Anticipate 6-8% equity returns over the coming 12 months:

  • Financial markets are rallying on mounting evidence that the sharp drops in global industrial production and trade may not be justified given that demand growth has held firm. This has led cyclical equities to outperform in anticipation of a recovery.
  • Citi analysts expect a snapback in global manufacturing and trade activity. While this may not result in sharply higher overall economic growth, it could rebuild confidence in the enduring world economic expansion.
  • Global equities have rallied 20% year-to-date, a pace Citi analysts do not expect to be sustained.
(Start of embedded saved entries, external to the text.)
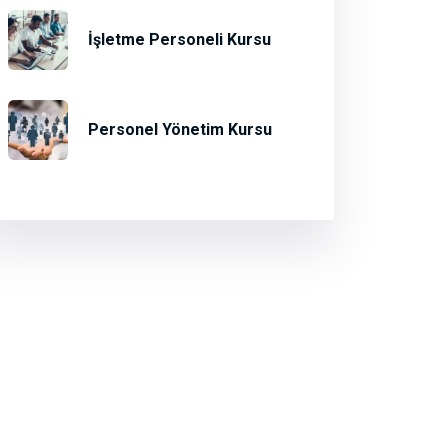
İşletme Personeli Kursu
Personel Yönetim Kursu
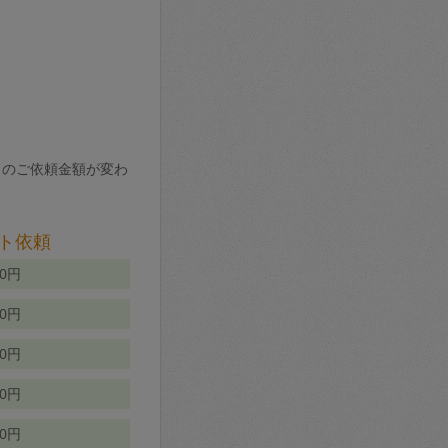
りのご依頼金額が変わ
ト依頼
00円
00円
50円
80円
70円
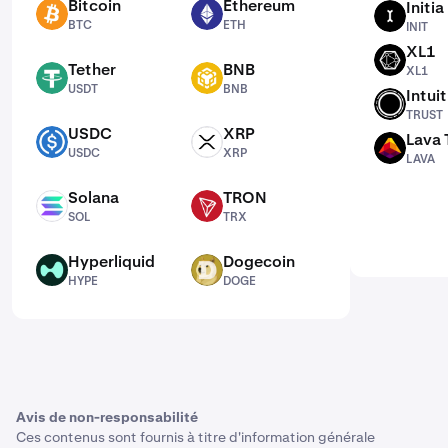
Bitcoin
Ethereum
Initia
BTC
ETH
INIT
BTC
ETH
INIT
XL1
XL1
Tether
BNB
XL1
USDT
BNB
USDT
BNB
Intui
TRUST
TRUST
USDC
XRP
Lava 
USDC
XRP
LAVA
USDC
XRP
LAVA
Solana
TRON
SOL
TRX
SOL
TRX
Hyperliquid
Dogecoin
HYPE
DOGE
HYPE
DOGE
Avis de non-responsabilité
Ces contenus sont fournis à titre d'information générale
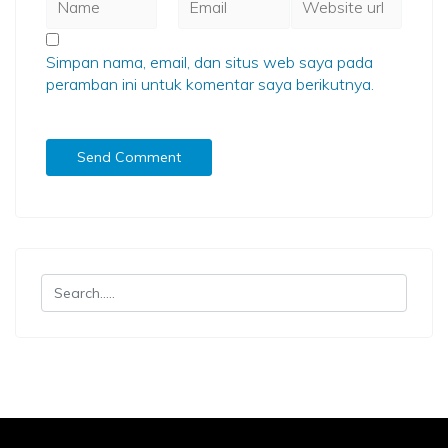
Simpan nama, email, dan situs web saya pada
peramban ini untuk komentar saya berikutnya.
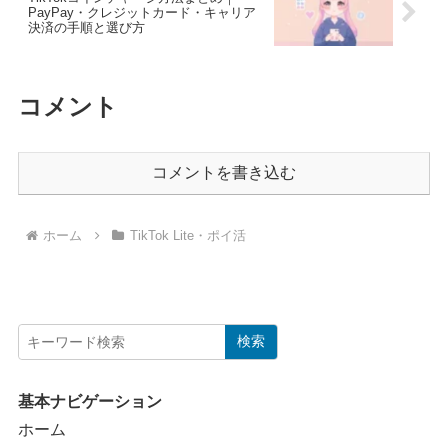
PayPay・クレジットカード・キャリア
決済の手順と選び方
コメント
コメントを書き込む
ホーム
TikTok Lite・ポイ活
検索
基本ナビゲーション
ホーム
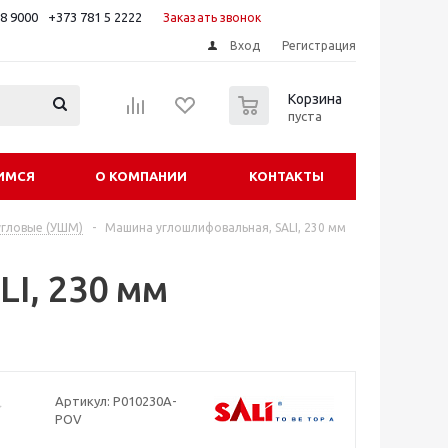
88 9000
+373 781 5 2222
Заказать звонок
Вход
Регистрация
0
Корзина
пуста
ИМСЯ
О КОМПАНИИ
КОНТАКТЫ
гловые (УШМ)
-
Машина углошлифовальная, SALI, 230 мм
I, 230 мм
Артикул:
P010230A-
POV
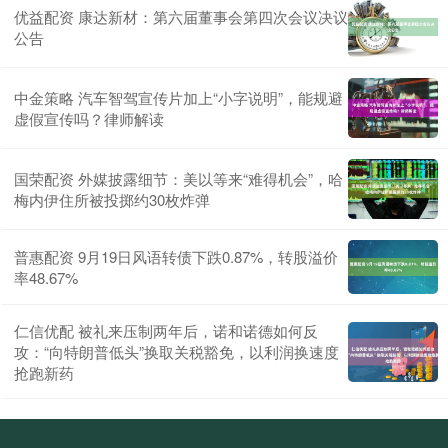
优益配资 康达新材：第六届董事会第四次会议决议
公告
中金策略 汽车智驾宣传片加上“小字说明”，能规避
虚假宣传吗？律师解读
国荣配资 外媒披露细节：美以等来“难得机会”，哈
梅内伊住所被投掷约30枚炸弹
普惠配资 9月19日风语转债下跌0.87%，转股溢价
率48.67%
仁信优配 被礼来压制两年后，诺和诺德如何反
攻：“向特朗普低头”换取关税豁免，以利润换速度
抢跑新药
However, Citi’s tactical asset allocation approach avoids prematurely reducing gains that could be supported by fundamental developments in our base case view.
  • Given political risks and the sharp rebound in markets in 2019, Citi analysts see a high probability that higher-quality dividend growth strategies may still outperform for the full-year 2020.

 

 

Policy risks remain, including trade friction

  • Citi analysts do not rule out the possibility of still-severe adverse developments even if they may be improbable. US trade negotiations with China are complicated further by political events in Hong Kong and the US response.
  • However, with investor bullishness rising, Citi analysts maintain a small allocation to gold as an added risk hedge to complement holdings of long-term high quality bonds.